Not quite winter: First snow will be an inch or so

  • Off College Lane in Northampton, overlooking Paradise Pond on the campus of Smith College, early Thursday morning, Jan. 16, before an overnight dusting of snow had melted. GAZETTE FILE PHOTO/KEVIN GUTTING

Staff Writer
Published: 10/28/2020 7:45:59 PM

NORTHAMPTON — The Pioneer Valley is gearing up for its first snowfall of the season Friday, with up to an inch of accumulation expected in the Northampton area.

For those who lived in the region nine years ago, an early snowfall may evoke memories of the historic 2011 Halloween nor’easter, which brought record snowfall and widespread and lengthy power outages across the Northeast. But this time around, residents need not fear another Snowtober.

“Overall, it’s really a rain to kind of light snow, but it’s significant because it’s the first snow potential of the incoming cold season,” said local weather curator Dave Hayes, “The Weather Nut.” In the central Valley, residents can expect a coating to an inch of snow.

The hilltowns, as well as the Berkshires, southern Vermont, and possibly eastern Franklin County, will likely see more accumulation, Hayes said, with 1-3 inches forecast in higher terrains.

The storm will begin Thursday afternoon when the remnants of Hurricane Zeta, which struck the Gulf Coast on Wednesday, are predicted to bring rain to the region. On Friday morning, this rain is set to shift to snow.

Snow in late October is “not exceedingly rare, but it’s definitely uncommon,” Hayes said — particularly when that snow accumulates. More commonly, the region’s first snowfall will arrive after mid-November.

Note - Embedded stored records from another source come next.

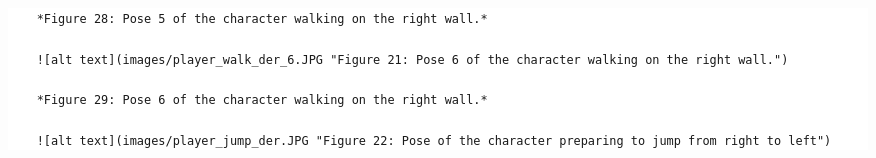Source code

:         *Figure 28: Pose 5 of the character walking on the right wall.*
        
        ![alt text](images/player_walk_der_6.JPG "Figure 21: Pose 6 of the character walking on the right wall.")

        *Figure 29: Pose 6 of the character walking on the right wall.*
        
        ![alt text](images/player_jump_der.JPG "Figure 22: Pose of the character preparing to jump from right to left")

Though the accumulation is expected to be light — and not particularly notable for those familiar with New England weather — Hayes advised extra caution on the roads.

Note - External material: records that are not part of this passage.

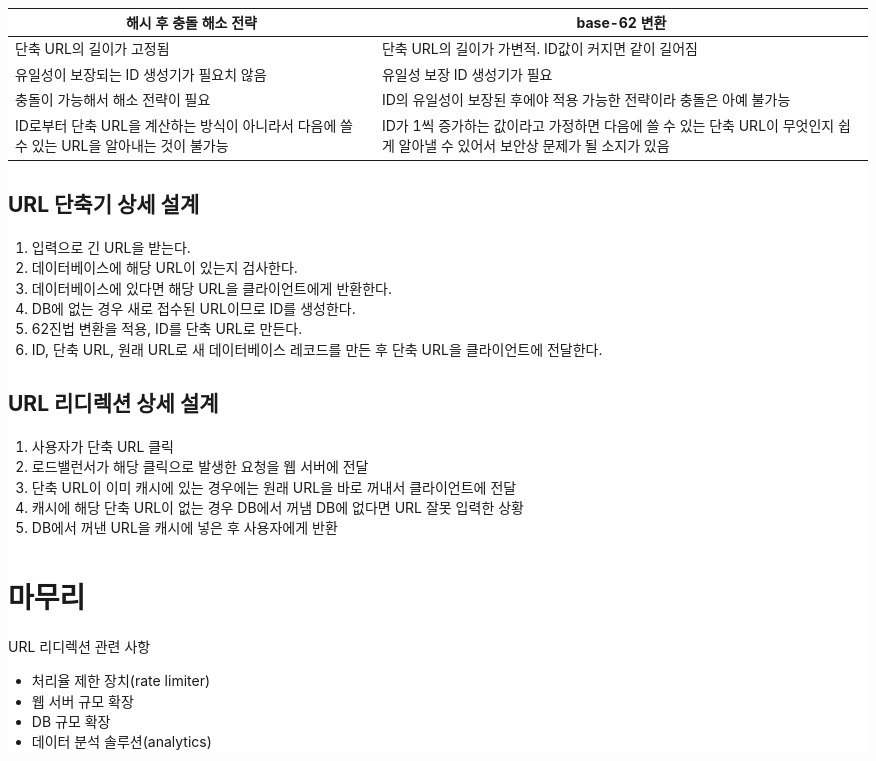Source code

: | 해시 후 충돌 해소 전략 | base-62 변환 |
| --- | --- |
| 단축 URL의 길이가 고정됨 | 단축 URL의 길이가 가변적. ID값이 커지면 같이 길어짐 |
| 유일성이 보장되는 ID 생성기가 필요치 않음 | 유일성 보장 ID 생성기가 필요 |
| 충돌이 가능해서 해소 전략이 필요 | ID의 유일성이 보장된 후에야 적용 가능한 전략이라 충돌은 아예 불가능 |
| ID로부터 단축 URL을 계산하는 방식이 아니라서 다음에 쓸 수 있는 URL을 알아내는 것이 불가능 | ID가 1씩 증가하는 값이라고 가정하면 다음에 쓸 수 있는 단축 URL이 무엇인지 쉽게 알아낼 수 있어서 보안상 문제가 될 소지가 있음 |

## URL 단축기 상세 설계

1. 입력으로 긴 URL을 받는다.
2. 데이터베이스에 해당 URL이 있는지 검사한다.
3. 데이터베이스에 있다면 해당 URL을 클라이언트에게 반환한다.
4. DB에 없는 경우 새로 접수된 URL이므로 ID를 생성한다.
5. 62진법 변환을 적용, ID를 단축 URL로 만든다.
6. ID, 단축 URL, 원래 URL로 새 데이터베이스 레코드를 만든 후 단축 URL을 클라이언트에 전달한다.

## URL 리디렉션 상세 설계

1. 사용자가 단축 URL 클릭
2. 로드밸런서가 해당 클릭으로 발생한 요청을 웹 서버에 전달
3. 단축 URL이 이미 캐시에 있는 경우에는 원래 URL을 바로 꺼내서 클라이언트에 전달
4. 캐시에 해당 단축 URL이 없는 경우 DB에서 꺼냄
DB에 없다면 URL 잘못 입력한 상황
5. DB에서 꺼낸 URL을 캐시에 넣은 후 사용자에게 반환

# 마무리

URL 리디렉션 관련 사항

- 처리율 제한 장치(rate limiter)
- 웹 서버 규모 확장
- DB 규모 확장
- 데이터 분석 솔루션(analytics)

“Even with an inch of snow on the roadway, if you haven’t been driving on it in five or six months, you forget to be careful and it’s easy to get into accidents,” Hayes said.

Hazardous icy patches may also develop on Friday night into Saturday morning, when temperatures are expected to plunge to the low 20s or upper teens across Hampshire County — weather that is “exceedingly cold for this time of year” and “a little blast of winter,” according to Hayes.

This cold snap could possibly lead to icy spots on the road Friday night into Saturday morning, especially if precipitation extends later into the day.